### GIVEN EXERCISE 1
In the article on EMERITUS, what were the three business schools the startup partnered with?
### GIVEN EXERCISE 2
Pick up the article on EMERITUS after its final sentence and continue it.

### DOCUMENT EXTRACT

====================

Can This Startup Bring Ivy League MBA Education To The Masses?

Peer to peer learning circles are translated online with EMERITUS

Peer to peer learning circles are translated online with EMERITUS

Think back three years. Remember how MOOCs were supposed to replace traditional business education? Free courses taught by star professors from gold-plated MBA programs, available anytime from the comfort of your laptop? Who wouldn’t buy into that hype?

MOOCs, however, were just the first wave of online innovation. To early adopters, their flaws became readily apparent. Unlike a traditional MBA program, most MOOCs lacked remedial support from professors and TAs – not to mention the camaraderie inherent to the cohort experience. Without being tethered by relationships or consequences, students washed out of MOOCs at an 85% rate on average.

EMERITUS’ MISSION: MAKE IVY LEAGUE BUSINESS EDUCATION ACCESSIBLE TO THE MASSES

Now, the EMERITUS Institute of Management, a Singapore-based startup launched by Ashwin Damera, a 2005 Harvard MBA, has turned student support and cohort learning into the foundations of its advanced online business courses. Using a model called SPOCs (Small private online courses), EMERITUS has partnered with three top business schools – MIT’s Sloan School of Management, Columbia Business School, and Dartmouth College’s Tuck School of Business – to harness these MBA programs’ intensive curriculum and award-winning faculty to achieve an ambitious mission.

“Our mission is to open the doors for many thousands of working professionals across the world so they can have access to an affordable Ivy League business education like I had many years ago,” Damera tells Poets&Quants. In creating this access, Damera hopes education can produce a larger impact, both in the companies where his students work and the communities where they live. “We believe that great leaders make the world a better place,” the EMERITUS motto reads. “Our purpose is to make you a better leader.”

====================

### DATA ROWS
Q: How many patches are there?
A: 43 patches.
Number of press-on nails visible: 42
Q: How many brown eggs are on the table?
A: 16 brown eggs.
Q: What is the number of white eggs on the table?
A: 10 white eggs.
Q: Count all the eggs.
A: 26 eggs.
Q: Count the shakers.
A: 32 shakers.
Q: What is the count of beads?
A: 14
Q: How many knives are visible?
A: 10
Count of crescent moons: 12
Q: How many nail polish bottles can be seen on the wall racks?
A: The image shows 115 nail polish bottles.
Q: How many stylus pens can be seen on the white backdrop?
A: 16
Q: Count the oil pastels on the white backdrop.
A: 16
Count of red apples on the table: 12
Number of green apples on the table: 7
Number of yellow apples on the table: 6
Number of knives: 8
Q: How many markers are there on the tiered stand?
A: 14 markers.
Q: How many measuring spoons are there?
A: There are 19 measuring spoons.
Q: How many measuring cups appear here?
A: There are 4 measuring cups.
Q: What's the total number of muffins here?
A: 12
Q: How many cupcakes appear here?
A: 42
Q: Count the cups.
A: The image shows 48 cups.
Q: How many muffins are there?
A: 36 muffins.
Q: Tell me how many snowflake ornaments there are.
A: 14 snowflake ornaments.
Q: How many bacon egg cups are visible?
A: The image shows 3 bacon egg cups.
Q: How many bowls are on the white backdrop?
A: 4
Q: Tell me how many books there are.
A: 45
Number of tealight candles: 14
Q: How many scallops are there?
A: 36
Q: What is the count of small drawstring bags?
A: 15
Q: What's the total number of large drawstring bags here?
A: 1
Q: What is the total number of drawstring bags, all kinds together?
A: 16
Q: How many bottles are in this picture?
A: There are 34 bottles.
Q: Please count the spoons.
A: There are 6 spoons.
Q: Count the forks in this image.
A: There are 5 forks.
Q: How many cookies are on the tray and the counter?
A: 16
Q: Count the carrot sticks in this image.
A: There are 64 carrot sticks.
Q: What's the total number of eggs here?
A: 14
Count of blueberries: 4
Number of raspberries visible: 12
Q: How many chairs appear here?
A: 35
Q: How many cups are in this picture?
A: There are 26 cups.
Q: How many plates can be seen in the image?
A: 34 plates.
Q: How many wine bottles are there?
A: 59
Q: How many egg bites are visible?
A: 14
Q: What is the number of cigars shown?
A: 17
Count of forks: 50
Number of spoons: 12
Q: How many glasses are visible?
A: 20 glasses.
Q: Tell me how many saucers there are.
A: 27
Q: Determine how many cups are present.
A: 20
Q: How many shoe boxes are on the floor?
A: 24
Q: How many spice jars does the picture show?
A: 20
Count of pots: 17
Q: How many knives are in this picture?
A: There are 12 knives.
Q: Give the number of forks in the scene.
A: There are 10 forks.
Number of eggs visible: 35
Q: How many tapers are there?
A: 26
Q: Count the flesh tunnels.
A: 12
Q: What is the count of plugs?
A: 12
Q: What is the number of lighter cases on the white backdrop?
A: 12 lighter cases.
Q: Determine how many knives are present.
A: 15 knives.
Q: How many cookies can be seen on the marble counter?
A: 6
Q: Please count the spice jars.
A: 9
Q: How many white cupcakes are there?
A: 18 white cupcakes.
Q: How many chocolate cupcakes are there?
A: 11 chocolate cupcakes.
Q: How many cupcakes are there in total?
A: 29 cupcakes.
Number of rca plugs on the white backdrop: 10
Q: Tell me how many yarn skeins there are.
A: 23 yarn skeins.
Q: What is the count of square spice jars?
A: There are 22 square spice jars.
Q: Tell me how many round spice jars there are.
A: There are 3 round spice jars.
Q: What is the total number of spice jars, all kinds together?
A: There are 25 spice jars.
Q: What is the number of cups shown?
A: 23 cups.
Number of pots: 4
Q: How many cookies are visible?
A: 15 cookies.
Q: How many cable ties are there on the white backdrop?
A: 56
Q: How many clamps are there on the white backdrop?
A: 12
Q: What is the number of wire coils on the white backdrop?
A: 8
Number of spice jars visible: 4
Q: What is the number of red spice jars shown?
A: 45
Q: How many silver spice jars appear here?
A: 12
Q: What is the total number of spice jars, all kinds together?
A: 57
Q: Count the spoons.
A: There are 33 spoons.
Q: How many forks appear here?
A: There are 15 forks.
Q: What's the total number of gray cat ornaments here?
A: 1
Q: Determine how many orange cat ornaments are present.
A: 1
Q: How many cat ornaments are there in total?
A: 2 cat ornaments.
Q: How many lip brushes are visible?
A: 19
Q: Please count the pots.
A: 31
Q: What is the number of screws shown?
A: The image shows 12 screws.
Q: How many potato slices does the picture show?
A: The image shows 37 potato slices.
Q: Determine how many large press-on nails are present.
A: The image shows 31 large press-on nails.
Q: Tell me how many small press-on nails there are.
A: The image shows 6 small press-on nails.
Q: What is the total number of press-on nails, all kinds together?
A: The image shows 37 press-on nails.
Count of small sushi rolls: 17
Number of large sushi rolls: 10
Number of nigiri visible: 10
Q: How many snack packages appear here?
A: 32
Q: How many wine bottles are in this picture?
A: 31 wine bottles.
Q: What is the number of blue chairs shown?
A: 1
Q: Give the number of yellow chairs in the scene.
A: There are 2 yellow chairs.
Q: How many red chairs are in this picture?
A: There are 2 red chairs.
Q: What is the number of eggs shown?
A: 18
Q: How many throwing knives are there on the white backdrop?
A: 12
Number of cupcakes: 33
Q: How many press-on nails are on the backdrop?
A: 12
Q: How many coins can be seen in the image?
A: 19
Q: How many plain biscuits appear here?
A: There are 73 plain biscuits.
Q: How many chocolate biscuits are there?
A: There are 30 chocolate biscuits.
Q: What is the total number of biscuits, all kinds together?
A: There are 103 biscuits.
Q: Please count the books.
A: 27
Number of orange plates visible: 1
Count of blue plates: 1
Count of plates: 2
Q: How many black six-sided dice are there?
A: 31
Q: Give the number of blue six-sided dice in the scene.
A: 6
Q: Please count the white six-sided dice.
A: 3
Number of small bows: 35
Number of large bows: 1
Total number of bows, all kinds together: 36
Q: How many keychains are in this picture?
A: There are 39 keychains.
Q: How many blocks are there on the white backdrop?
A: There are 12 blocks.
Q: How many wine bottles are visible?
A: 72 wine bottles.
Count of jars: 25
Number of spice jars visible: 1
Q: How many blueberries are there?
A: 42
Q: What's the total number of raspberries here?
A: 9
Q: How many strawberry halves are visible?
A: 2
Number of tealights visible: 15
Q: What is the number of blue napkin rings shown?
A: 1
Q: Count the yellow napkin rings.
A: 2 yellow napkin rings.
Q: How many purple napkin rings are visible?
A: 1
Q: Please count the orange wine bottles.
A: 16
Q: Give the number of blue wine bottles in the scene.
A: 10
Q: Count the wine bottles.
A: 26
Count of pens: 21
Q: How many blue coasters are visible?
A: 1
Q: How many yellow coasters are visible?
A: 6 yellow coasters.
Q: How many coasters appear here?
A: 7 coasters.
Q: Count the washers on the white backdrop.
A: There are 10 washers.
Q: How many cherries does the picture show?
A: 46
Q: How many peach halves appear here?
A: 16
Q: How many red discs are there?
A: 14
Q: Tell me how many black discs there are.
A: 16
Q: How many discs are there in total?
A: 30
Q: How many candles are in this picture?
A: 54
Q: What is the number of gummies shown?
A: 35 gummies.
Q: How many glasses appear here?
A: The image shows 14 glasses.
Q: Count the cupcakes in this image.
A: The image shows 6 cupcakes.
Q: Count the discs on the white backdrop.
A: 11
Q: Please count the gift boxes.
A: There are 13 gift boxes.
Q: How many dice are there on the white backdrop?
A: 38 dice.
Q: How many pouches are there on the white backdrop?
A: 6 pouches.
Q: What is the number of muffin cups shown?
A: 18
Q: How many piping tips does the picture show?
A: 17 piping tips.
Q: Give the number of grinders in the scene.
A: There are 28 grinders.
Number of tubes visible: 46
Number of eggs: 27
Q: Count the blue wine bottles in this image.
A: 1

====================

### RESULT 1
MIT's Sloan School of Management, Columbia Business School, and Dartmouth College's Tuck School of Business.

### RESULT 2
Bob Halperin

Bob Halperin

Poised to launch this month, EMERITUS is set to compete with fabled players like HBX, Harvard Business School’s online initiative that racked up $5 million in revenue in the fiscal year ended June 30, 2015, and Wharton’s Coursera-based MBA courses, which are expected to bring in nearly $10 million in revenue this year. Those initiatives are big bets by big schools. The MIT-Columbia-Dartmouth partnership with EMERITUS is more of an attempt to bet smaller yet still play in the game.

While just a startup, EMERITUS’ leadership ranks is already packed with academic firepower. Besides Damera, who has successfully launched two startups, the company’s senior team includes Bob Halperin (academic director and former managing director of custom executive education at Harvard Business School); Ashley Chiampo (learning director and long-time consultant and executive coach), and Gabriel Lee (executive director and former CEO of the SMF Institute of Higher Learning). Between them, they’ve founded five companies and hold MBAs from Harvard Business School, MIT Sloan, and the University of Manchester.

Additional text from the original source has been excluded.